Transcribe the whole possible bipartition write-up word for word.

Supplied passage:

_ _ _ _ _ _ _

Possible bipartition
December 21, 2022
graphProblem URL: Possible bipartition
We will create an adjacency list from the dislikes list. Then we start traversing the graph with BFS, and for each alternate level, we will assign one color. If two adjacent node has the same color, then we immediately return false. If we can traverse the whole graph, then we return true.
class Solution:
def possibleBipartition(self, n: int, dislikes: List[List[int]]) -> bool:
graph = {p: [] for p in range(1, n+1)}
for p1, p2 in dislikes:
graph[p1].append(p2)
graph[p2].append(p1)
visited = set()
for person in range(1, n+1):
if person not in visited:
groups = [set([person]), set()]
curList = [person]
level = 0
while curList:
next = []
curGroup = groups[level % 2]
theOtherGroup = groups[(level+1) % 2]
for p in curList:
visited.add(p)
for neighbor in graph[p]:
# if the neighbor is already in the same group of this person
if neighbor in curGroup:
return False
if neighbor not in theOtherGroup:
theOtherGroup.add(neighbor)
next.append(neighbor)
curList = next
level += 1
return True
Time complexity: O(n+m) where n is the number of people and m is the number of dislikes.
Space complexity: O(n+m)

_ _ _ _ _ _ _

Extracted records:
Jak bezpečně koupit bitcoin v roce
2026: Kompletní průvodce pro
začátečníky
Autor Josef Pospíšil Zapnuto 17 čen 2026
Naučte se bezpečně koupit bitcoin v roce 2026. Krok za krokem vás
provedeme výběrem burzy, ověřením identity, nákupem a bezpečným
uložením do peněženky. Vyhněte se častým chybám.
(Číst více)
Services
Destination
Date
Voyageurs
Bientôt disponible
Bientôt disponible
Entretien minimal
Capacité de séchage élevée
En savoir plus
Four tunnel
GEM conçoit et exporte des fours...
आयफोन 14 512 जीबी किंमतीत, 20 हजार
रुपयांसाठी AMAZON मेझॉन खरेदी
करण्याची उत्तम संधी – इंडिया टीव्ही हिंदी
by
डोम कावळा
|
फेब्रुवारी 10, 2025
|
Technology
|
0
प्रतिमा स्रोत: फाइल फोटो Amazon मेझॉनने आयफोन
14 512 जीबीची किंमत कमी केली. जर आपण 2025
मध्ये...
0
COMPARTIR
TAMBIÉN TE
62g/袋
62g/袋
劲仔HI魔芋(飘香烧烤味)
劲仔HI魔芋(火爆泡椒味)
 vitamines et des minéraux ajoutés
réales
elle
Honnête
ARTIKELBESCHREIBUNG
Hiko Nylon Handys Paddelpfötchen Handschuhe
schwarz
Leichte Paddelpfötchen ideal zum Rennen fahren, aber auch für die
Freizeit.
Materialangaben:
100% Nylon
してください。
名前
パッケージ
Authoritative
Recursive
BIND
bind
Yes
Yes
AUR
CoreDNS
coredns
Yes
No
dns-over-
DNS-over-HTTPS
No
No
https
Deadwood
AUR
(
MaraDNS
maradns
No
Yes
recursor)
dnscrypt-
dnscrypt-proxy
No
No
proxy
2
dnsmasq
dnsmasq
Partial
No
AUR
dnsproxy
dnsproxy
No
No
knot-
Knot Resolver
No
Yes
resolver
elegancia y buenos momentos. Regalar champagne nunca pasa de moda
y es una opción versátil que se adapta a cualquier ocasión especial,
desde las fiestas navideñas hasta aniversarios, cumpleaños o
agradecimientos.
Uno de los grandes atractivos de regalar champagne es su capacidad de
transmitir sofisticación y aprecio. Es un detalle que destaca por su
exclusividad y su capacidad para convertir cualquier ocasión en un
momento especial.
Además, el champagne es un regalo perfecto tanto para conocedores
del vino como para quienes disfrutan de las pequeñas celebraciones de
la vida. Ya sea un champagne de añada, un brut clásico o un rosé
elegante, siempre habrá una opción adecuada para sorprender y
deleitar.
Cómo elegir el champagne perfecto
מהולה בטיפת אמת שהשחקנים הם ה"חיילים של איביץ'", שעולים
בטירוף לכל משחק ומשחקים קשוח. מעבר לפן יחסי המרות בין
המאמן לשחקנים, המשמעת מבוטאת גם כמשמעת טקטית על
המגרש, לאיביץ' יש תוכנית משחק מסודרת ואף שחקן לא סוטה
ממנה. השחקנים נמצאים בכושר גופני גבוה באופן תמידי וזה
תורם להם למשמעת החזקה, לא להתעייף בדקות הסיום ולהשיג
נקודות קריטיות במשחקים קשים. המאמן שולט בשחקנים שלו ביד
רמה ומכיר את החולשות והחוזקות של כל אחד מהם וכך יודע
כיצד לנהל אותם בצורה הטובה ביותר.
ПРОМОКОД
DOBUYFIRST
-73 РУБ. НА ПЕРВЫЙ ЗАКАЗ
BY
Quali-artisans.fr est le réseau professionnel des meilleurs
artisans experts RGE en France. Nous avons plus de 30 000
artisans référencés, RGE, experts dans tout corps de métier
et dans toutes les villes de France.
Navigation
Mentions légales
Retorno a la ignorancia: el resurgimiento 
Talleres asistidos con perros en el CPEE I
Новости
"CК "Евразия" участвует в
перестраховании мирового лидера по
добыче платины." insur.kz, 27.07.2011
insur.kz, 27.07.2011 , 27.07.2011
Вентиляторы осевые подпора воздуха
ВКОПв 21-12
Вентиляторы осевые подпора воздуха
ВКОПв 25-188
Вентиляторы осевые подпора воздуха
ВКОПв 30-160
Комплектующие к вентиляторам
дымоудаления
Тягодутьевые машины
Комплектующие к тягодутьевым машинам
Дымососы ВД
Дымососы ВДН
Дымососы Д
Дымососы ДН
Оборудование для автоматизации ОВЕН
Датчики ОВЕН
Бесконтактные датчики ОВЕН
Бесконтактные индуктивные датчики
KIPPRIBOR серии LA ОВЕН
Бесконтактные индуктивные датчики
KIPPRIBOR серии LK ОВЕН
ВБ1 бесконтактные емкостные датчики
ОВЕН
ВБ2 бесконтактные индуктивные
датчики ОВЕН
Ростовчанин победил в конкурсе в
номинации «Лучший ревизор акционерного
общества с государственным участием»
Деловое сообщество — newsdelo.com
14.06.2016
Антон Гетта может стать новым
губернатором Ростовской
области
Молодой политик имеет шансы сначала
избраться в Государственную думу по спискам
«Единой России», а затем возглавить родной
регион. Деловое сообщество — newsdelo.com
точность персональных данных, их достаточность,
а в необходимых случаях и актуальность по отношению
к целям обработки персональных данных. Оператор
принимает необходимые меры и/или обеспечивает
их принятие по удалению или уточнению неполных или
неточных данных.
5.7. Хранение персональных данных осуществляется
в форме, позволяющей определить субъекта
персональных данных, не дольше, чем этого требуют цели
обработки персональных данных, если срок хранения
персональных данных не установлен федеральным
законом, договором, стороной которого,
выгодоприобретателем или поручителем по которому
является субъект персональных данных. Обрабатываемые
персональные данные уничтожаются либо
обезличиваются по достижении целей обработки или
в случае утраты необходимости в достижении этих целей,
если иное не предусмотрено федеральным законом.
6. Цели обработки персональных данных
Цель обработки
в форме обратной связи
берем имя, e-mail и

_ _ _ _ _ _ _

Result:
Possible bipartition
December 21, 2022
graphProblem URL: Possible bipartition
We will create an adjacency list from the dislikes list. Then we start traversing the graph with BFS, and for each alternate level, we will assign one color. If two adjacent node has the same color, then we immediately return false. If we can traverse the whole graph, then we return true.
class Solution:
def possibleBipartition(self, n: int, dislikes: List[List[int]]) -> bool:
graph = {p: [] for p in range(1, n+1)}
for p1, p2 in dislikes:
graph[p1].append(p2)
graph[p2].append(p1)
visited = set()
for person in range(1, n+1):
if person not in visited:
groups = [set([person]), set()]
curList = [person]
level = 0
while curList:
next = []
curGroup = groups[level % 2]
theOtherGroup = groups[(level+1) % 2]
for p in curList:
visited.add(p)
for neighbor in graph[p]:
# if the neighbor is already in the same group of this person
if neighbor in curGroup:
return False
if neighbor not in theOtherGroup:
theOtherGroup.add(neighbor)
next.append(neighbor)
curList = next
level += 1
return True
Time complexity: O(n+m) where n is the number of people and m is the number of dislikes.
Space complexity: O(n+m)